At least, if we’re trying to be Good Stewards of Shareholder Equity.
Perhaps where safety is an issue. Perhaps where scalability is an issue.
But IMO it’s gotta be more Effective, than the alternatives, and, more Efficient.
IMO it’s gotta be MO and MO E and E.
But It Could Be a Huge Distraction
I think this “metaverse” option is just one more, in a long line of shiny objects – that will, unfortunately, distract way too many L&D Practitioners and their Clients from more Value-Based (ROI, EVA, RONA, ROE – but only where ROE is Return on Equity and NOT Return on Expectations).
I can imagine that way too late some important stakeholder asks why this was done in the “metaverse” instead of in a PDF or via email. Bet me!
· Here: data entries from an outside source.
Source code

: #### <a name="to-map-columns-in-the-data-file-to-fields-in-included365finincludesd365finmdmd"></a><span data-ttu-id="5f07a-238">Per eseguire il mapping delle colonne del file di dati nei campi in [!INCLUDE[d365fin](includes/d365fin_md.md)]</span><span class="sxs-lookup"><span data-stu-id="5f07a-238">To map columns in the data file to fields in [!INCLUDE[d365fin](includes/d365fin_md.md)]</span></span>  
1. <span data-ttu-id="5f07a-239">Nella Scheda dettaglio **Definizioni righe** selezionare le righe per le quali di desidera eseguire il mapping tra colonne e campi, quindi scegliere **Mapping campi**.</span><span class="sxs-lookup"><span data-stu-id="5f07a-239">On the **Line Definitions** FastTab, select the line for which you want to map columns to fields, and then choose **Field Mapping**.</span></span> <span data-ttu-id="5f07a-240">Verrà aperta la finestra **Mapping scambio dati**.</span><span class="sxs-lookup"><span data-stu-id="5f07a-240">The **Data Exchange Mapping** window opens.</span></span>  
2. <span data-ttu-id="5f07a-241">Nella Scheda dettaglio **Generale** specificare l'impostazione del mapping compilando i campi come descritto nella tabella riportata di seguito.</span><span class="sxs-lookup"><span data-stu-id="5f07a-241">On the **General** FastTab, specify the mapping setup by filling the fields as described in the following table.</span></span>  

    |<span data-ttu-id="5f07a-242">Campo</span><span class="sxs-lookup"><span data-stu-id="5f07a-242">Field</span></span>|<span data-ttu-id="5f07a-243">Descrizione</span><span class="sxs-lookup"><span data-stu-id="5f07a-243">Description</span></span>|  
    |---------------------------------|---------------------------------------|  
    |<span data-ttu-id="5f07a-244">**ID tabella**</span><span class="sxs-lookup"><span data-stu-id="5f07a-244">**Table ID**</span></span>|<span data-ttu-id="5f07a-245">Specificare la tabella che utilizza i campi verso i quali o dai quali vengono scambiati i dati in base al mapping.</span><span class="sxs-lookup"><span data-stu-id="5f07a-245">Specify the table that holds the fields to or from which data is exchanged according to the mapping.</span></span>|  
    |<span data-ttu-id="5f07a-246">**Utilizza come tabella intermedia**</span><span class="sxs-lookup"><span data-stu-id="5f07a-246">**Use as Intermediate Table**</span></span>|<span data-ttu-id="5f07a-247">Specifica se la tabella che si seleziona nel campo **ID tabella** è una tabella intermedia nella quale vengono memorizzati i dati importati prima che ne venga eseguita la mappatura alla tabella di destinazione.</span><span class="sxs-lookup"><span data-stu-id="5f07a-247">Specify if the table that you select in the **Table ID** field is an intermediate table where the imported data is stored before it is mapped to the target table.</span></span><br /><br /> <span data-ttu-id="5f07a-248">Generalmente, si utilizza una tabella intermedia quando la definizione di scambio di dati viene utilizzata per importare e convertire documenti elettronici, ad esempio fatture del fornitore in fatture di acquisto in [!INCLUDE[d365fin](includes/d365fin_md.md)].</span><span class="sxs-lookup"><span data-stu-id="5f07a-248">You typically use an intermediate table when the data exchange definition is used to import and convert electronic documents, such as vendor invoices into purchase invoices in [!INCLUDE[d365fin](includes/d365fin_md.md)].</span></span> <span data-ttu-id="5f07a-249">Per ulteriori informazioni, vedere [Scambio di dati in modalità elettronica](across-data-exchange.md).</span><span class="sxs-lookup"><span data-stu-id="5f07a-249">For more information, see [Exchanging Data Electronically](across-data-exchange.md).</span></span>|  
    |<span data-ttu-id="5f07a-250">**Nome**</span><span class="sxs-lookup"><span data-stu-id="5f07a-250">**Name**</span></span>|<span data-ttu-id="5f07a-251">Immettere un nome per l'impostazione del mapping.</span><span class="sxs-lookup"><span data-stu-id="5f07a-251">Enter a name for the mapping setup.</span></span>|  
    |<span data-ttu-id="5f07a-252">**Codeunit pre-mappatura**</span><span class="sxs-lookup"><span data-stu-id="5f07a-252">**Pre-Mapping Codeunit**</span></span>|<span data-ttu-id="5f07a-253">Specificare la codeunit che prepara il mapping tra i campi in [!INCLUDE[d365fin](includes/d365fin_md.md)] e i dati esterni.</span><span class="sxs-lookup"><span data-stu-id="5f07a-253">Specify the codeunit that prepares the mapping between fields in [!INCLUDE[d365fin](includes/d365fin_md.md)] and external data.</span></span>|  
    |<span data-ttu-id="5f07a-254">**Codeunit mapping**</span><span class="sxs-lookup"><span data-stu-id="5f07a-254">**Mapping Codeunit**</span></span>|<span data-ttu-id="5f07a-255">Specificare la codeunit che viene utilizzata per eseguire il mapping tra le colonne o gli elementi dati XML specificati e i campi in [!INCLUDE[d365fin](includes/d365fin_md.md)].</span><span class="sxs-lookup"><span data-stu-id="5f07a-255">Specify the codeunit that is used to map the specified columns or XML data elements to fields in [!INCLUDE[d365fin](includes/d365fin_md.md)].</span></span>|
The Fine Art of Wasting Time Keeps Evolving
And the adoption/adaptation of our playtime toys and technology into L&D “keeps on truckin’, man.”
The “metaverse” is sure to continuously evolve – and perhaps someday we’ll be there as holograms of ourselves without headsets – with options to enhance our natural looks and translate our native languages into some seamless experience – for Learning purposes – as – what isn’t a learning experience nowadays?
Waiting on SnowScan
SnowScan is a piece of medicine. That is, it is code that protects … hardware … from the digital Snow Crash virus.
Stephenson, Neal. Snow Crash (p. 420). Random House Publishing Group. Kindle Edition.